Stored items
════
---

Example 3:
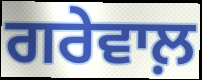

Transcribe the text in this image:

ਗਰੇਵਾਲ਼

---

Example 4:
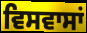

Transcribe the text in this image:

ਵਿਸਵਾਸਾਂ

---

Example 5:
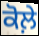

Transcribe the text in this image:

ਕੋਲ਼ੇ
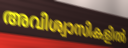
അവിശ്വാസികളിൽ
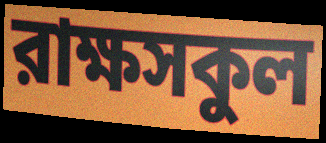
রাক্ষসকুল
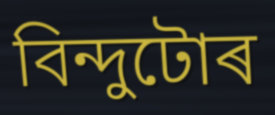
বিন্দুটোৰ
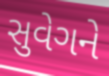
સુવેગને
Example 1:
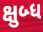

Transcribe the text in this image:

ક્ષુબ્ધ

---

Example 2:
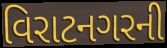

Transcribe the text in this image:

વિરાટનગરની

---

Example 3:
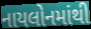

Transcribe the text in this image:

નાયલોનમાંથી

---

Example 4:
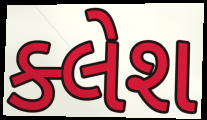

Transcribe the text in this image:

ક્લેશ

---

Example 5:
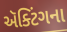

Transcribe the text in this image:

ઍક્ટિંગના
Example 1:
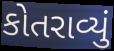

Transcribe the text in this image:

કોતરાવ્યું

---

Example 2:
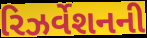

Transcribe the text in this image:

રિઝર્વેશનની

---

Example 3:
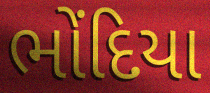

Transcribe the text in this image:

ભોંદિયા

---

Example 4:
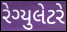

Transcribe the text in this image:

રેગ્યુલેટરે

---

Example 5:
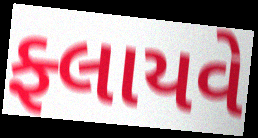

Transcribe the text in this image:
════
= Goal of the exercise =
Keeping the pictures out, output the records from above exactly and completely.

= Written reply =
---

Example 3:

Transcribe the text in this image:

ਗਰੇਵਾਲ਼

---

Example 4:

Transcribe the text in this image:

ਵਿਸਵਾਸਾਂ

---

Example 5:

Transcribe the text in this image:

ਕੋਲ਼ੇ
അവിശ്വാസികളിൽ
রাক্ষসকুল
বিন্দুটোৰ
સુવેગને
Example 1:

Transcribe the text in this image:

ક્ષુબ્ધ

---

Example 2:

Transcribe the text in this image:

વિરાટનગરની

---

Example 3:

Transcribe the text in this image:

નાયલોનમાંથી

---

Example 4:

Transcribe the text in this image:

ક્લેશ

---

Example 5:

Transcribe the text in this image:

ઍક્ટિંગના
Example 1:

Transcribe the text in this image:

કોતરાવ્યું

---

Example 2:

Transcribe the text in this image:

રિઝર્વેશનની

---

Example 3:

Transcribe the text in this image:

ભોંદિયા

---

Example 4:

Transcribe the text in this image:

રેગ્યુલેટરે

---

Example 5:

Transcribe the text in this image:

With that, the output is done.